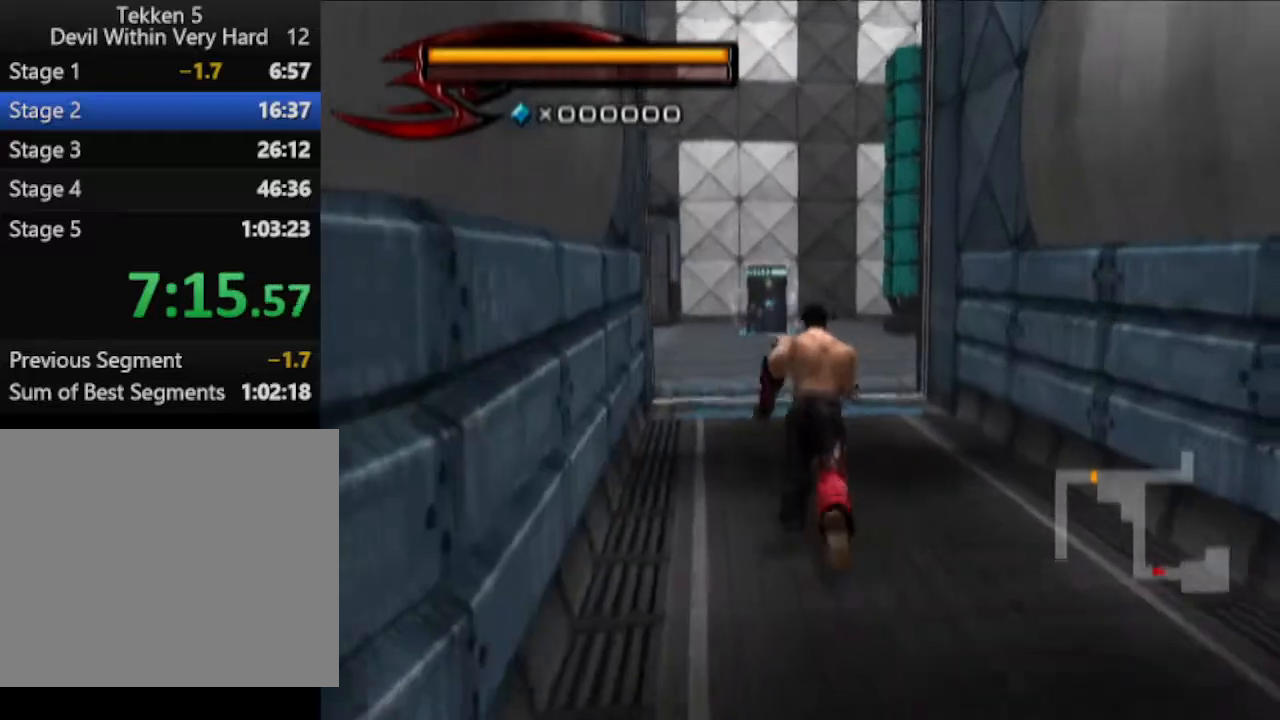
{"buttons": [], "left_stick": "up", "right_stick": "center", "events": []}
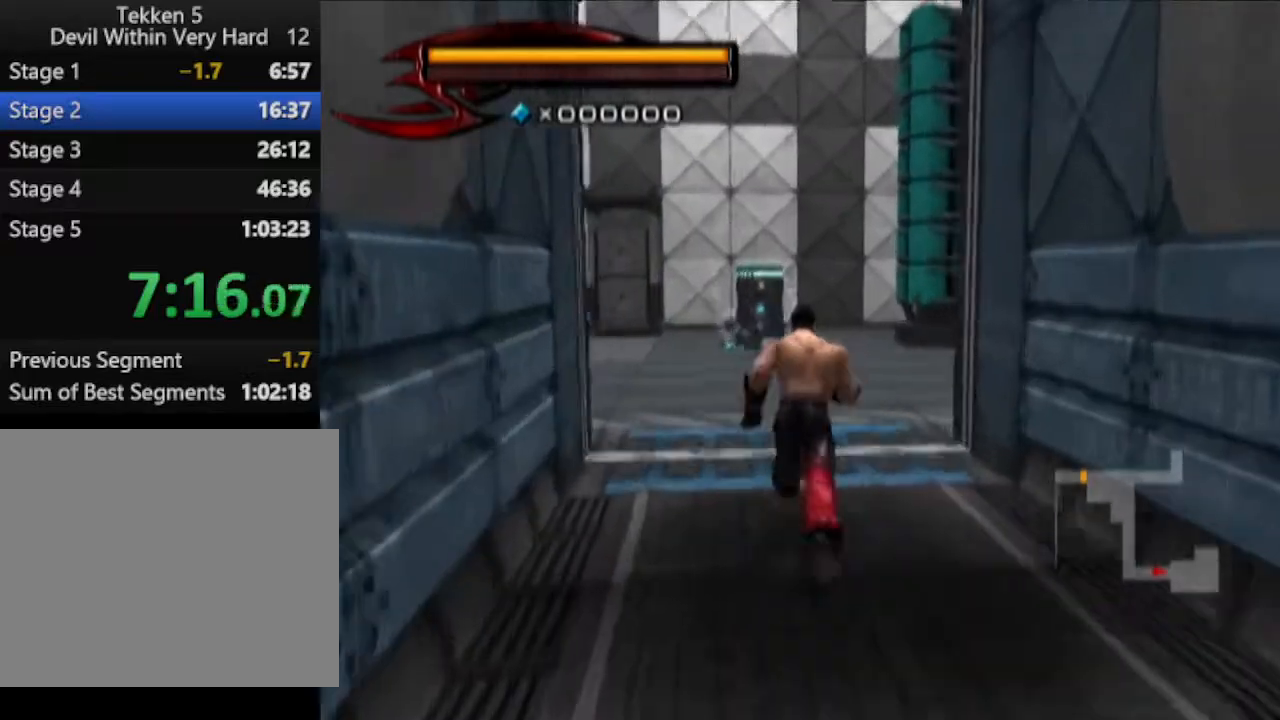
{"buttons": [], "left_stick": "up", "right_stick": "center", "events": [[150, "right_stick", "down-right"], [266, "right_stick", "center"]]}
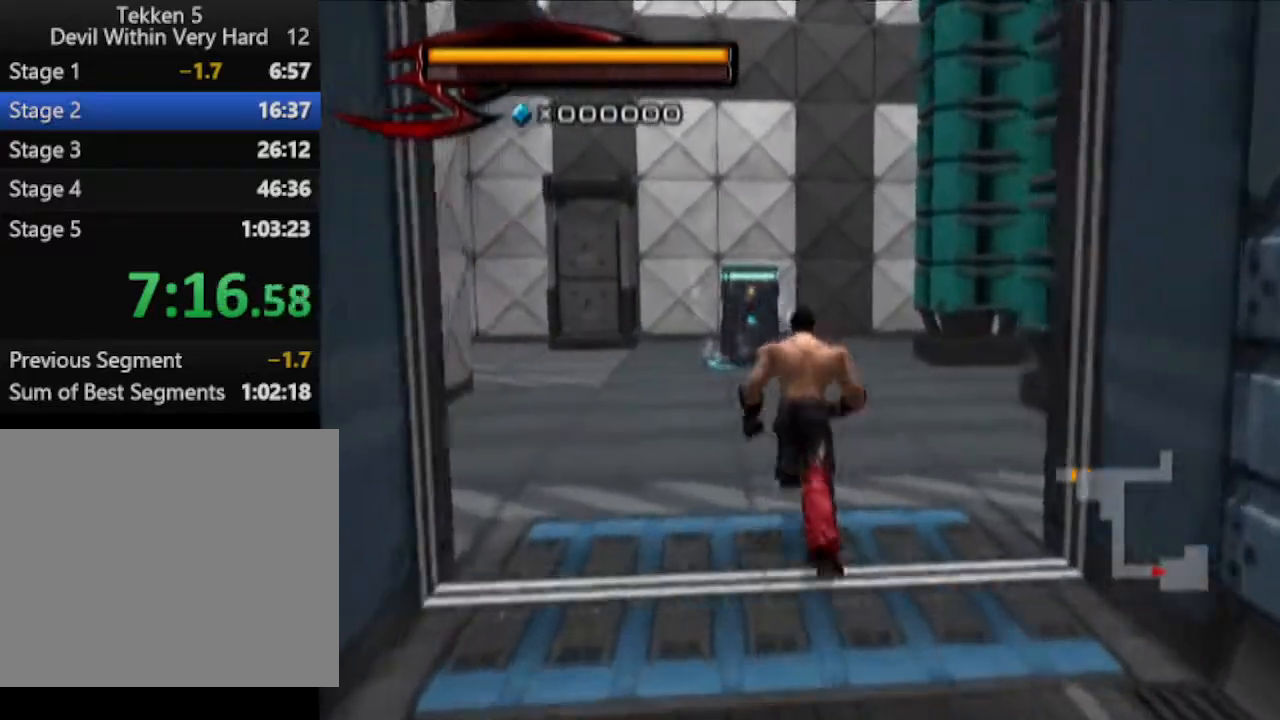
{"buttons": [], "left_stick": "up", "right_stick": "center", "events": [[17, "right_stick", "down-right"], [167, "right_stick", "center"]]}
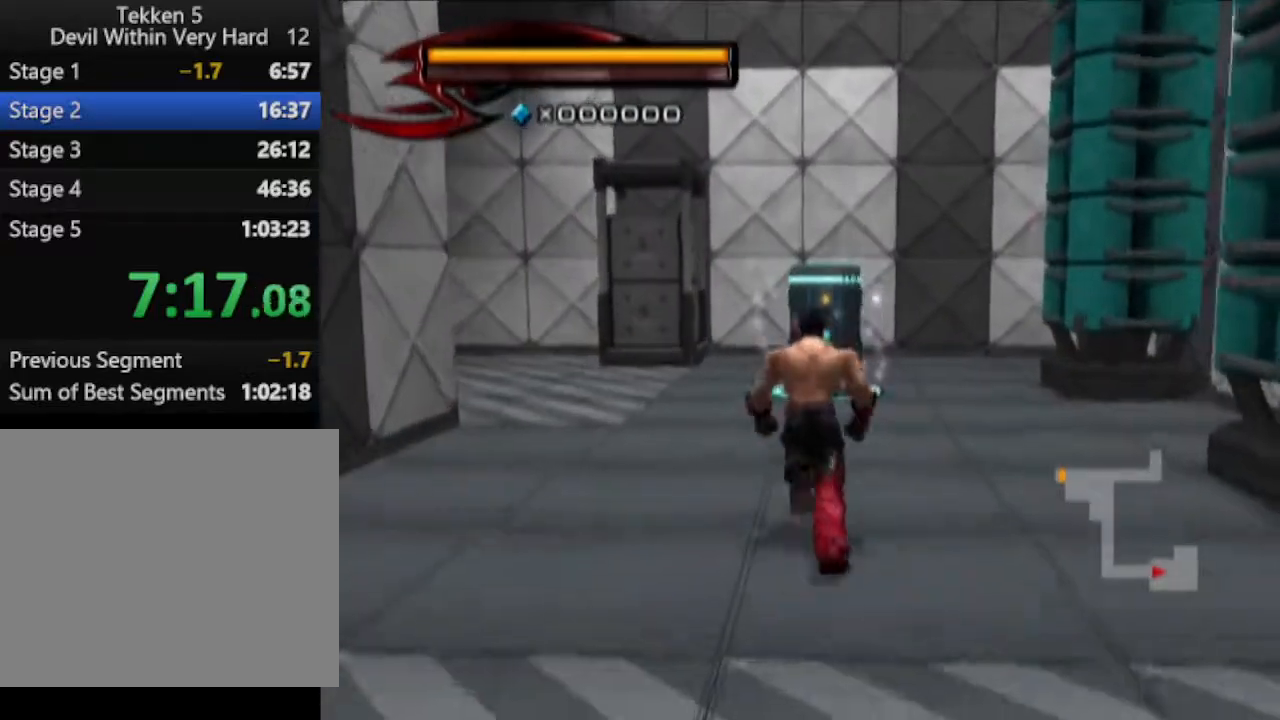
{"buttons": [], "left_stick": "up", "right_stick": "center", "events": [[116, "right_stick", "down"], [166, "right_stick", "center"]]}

____

> [Task to carry out] Write the material out again exactly. Do not include the pictures.

> [Result of the exercise]
{"buttons": [], "left_stick": "up", "right_stick": "center", "events": []}
{"buttons": [], "left_stick": "up", "right_stick": "center", "events": [[150, "right_stick", "down-right"], [266, "right_stick", "center"]]}
{"buttons": [], "left_stick": "up", "right_stick": "center", "events": [[17, "right_stick", "down-right"], [167, "right_stick", "center"]]}
{"buttons": [], "left_stick": "up", "right_stick": "center", "events": [[116, "right_stick", "down"], [166, "right_stick", "center"]]}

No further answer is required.